You can also go to Butterball website to plan the perfect amount of servings you need in their perfect portion planner. Just plug in the amount of adults and kids you plan on serving into the planner. There are boxes you can check to say we want leftovers, we are big eaters, or we are light eaters. Then it will tell you the size of turkey you need along with the amount of stuffing. So simple.
So I must admit that I do not do anything fancy when I cook my turkey. The turkeys you buy today usually have stuff injected into them and are pre seasoned. All I do is throw that baby on my rack in my roaster and put some kosher salt and fresh ground pepper on the skin. That’s it. I know some of you are in shock. I have heard the only way to do a turkey is with a brine. Maybe one day I will give it a try, but I have been successful with doing nothing more than salt and pepper and my turkey has been perfect and moist.
Now for me, Thanksgiving wouldn’t be Thanksgiving with out cranberries for the turkey. I must have it. You can get the stuff from the can, but the fresh homemade stuff is so much better and it really isn’t hard to make at all. You can even make it a day or two before and keep it in the fridge.
There is a recipe on most bags of fresh cranberries to make the sauce. I have changed up the basic recipe by using orange juice in stead of water and I also throw in a little orange zest. Love it! It adds just a slight orange flavor which goes so well with cranberries.

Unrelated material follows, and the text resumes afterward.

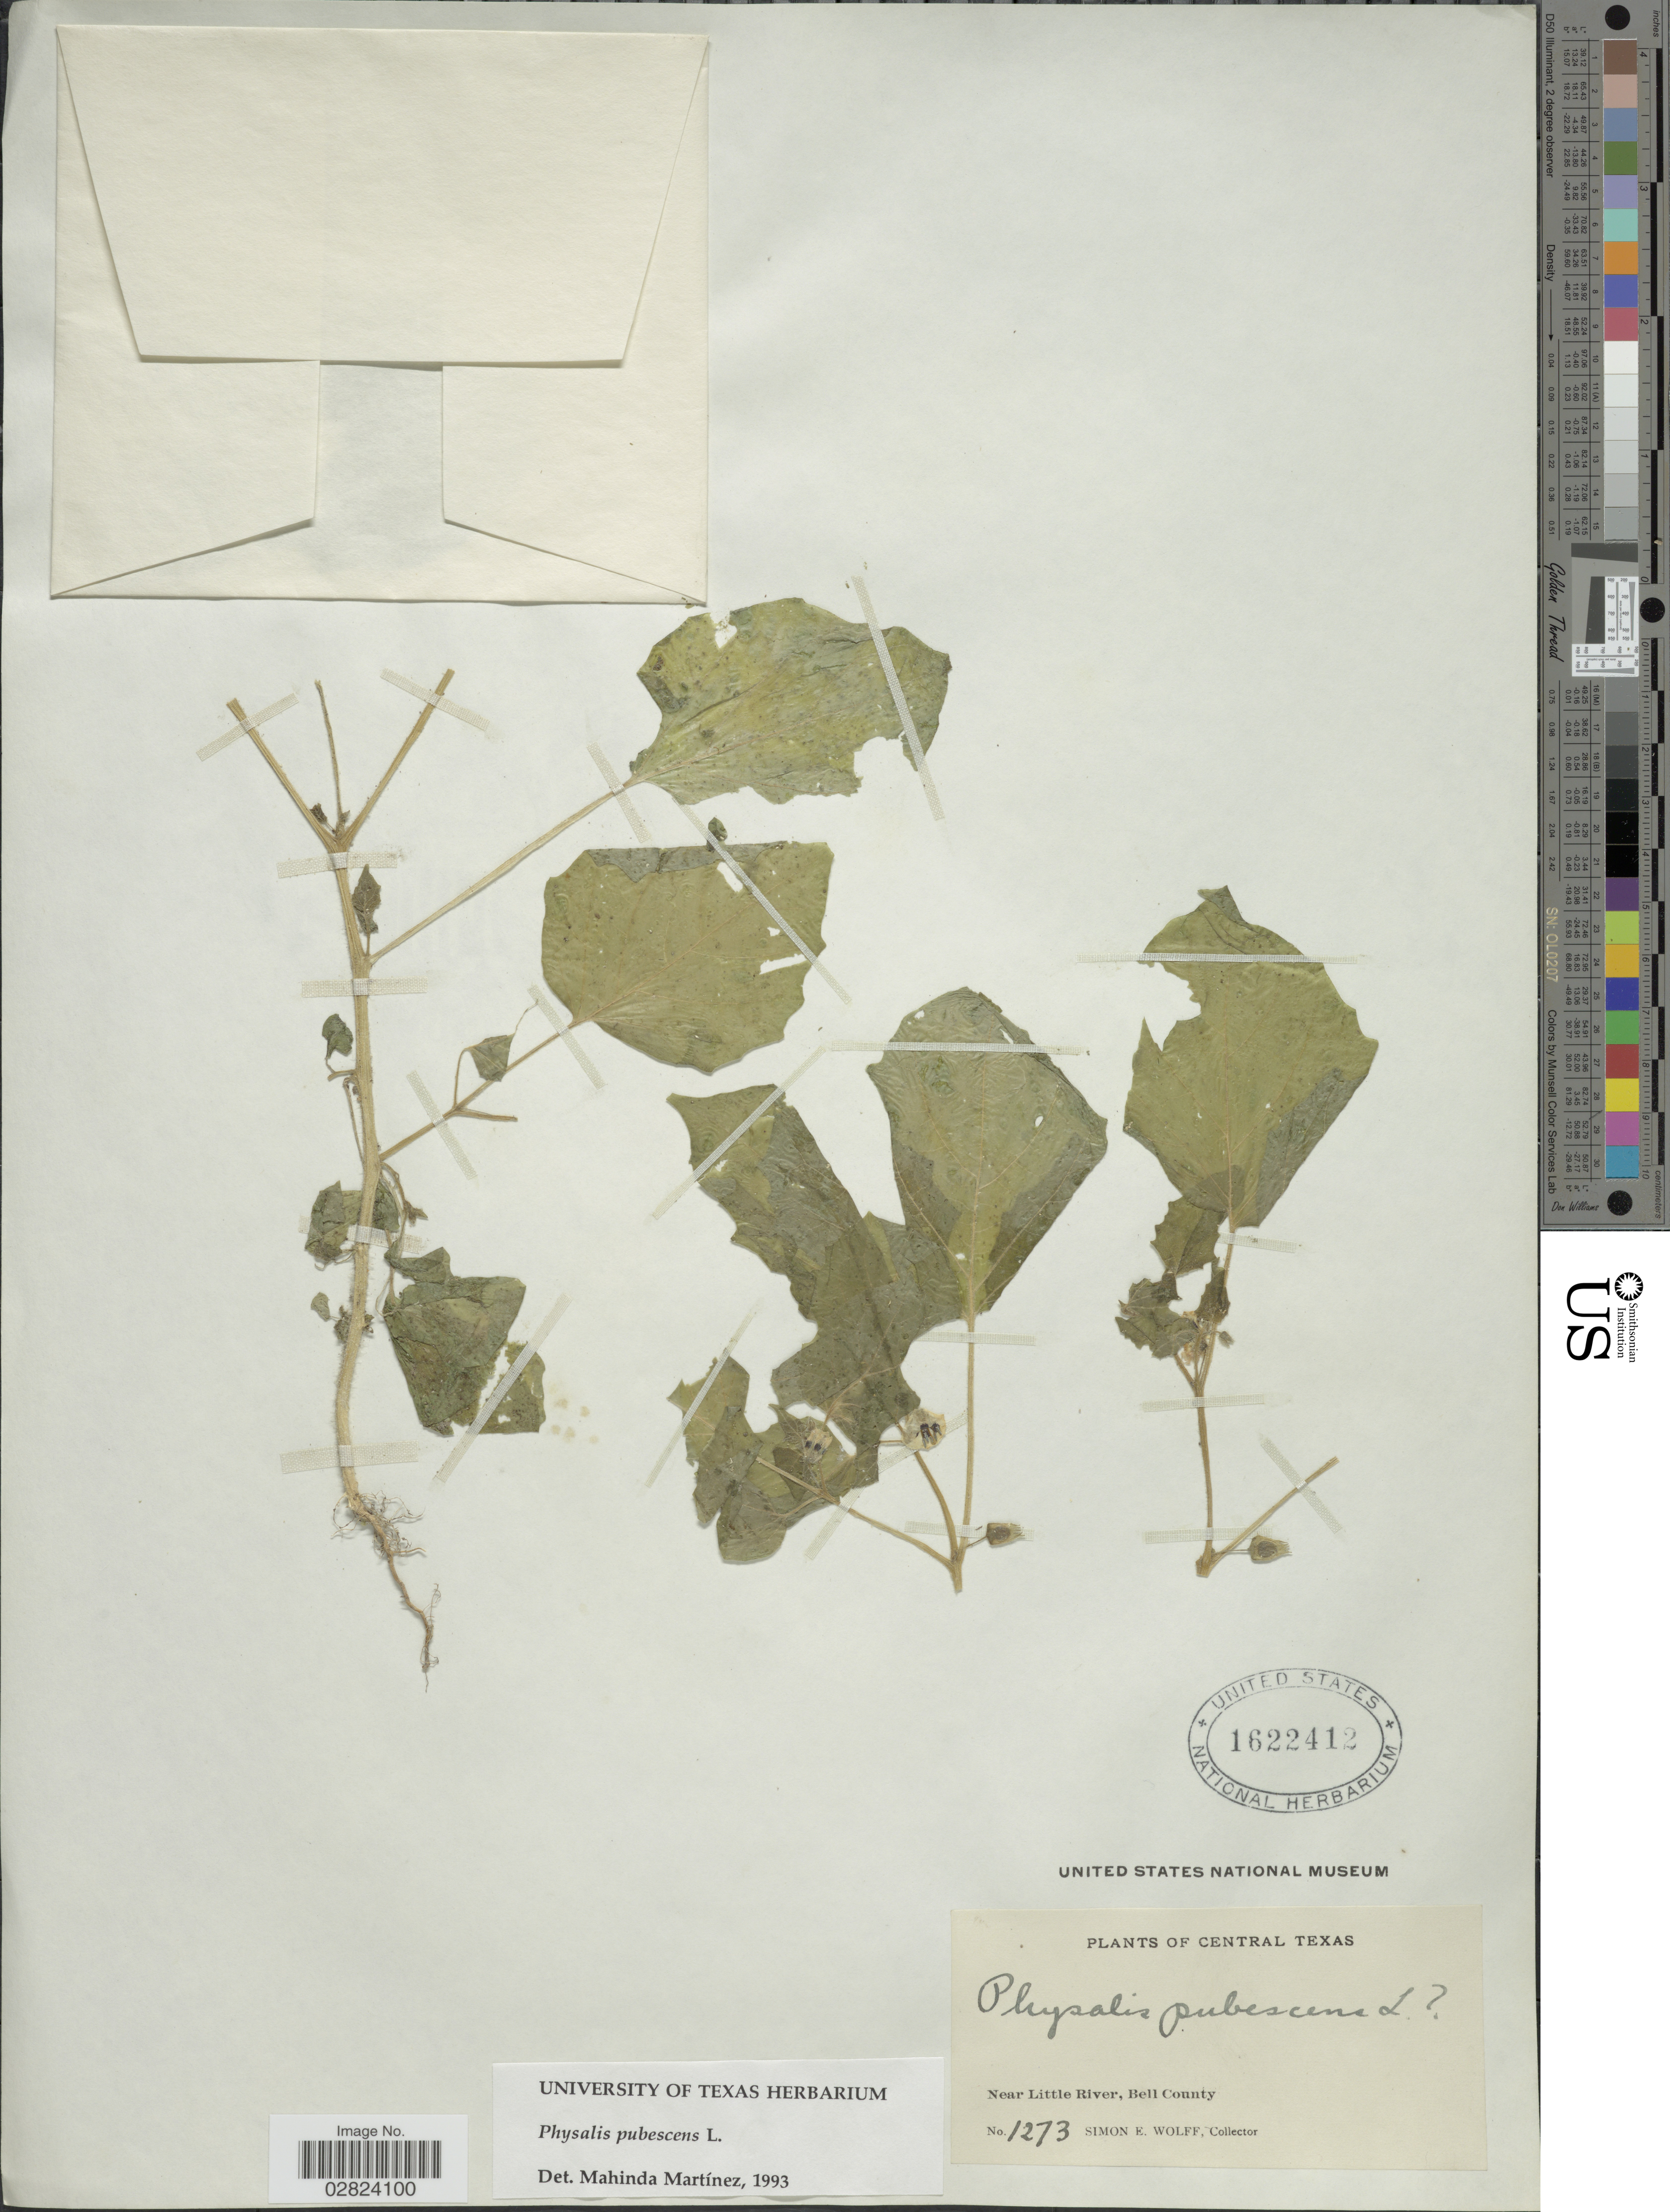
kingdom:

Cranberries have there own natural pectin in them, so you don’t need anything to help jell or thicken the sauce. Give the fresh cranberry sauce a try. You won’t be disappointed. In fact, you just may never use canned again.
- 1 bag of fresh cranberries
- 1 cup of sugar
- 1 cup of orange juice ( can use fresh, but juice made from concentrate works just fine)
- 1 tsp of orange zest
- Put all ingredients into a sauce an and mix well.
- Cook over medium heat and bring to a boil.
- Boil for about 10 minutes until the cranberries pop. There may be a few light colored ones that don't pop, but don't worry. They soften as the sauce cools. I like to serve my sauce at room temp or slightly warm. The sauce can also be made up to 2 days before and kept in the fridge.
This is the original photo from this post. The above photo was updated in November 2016.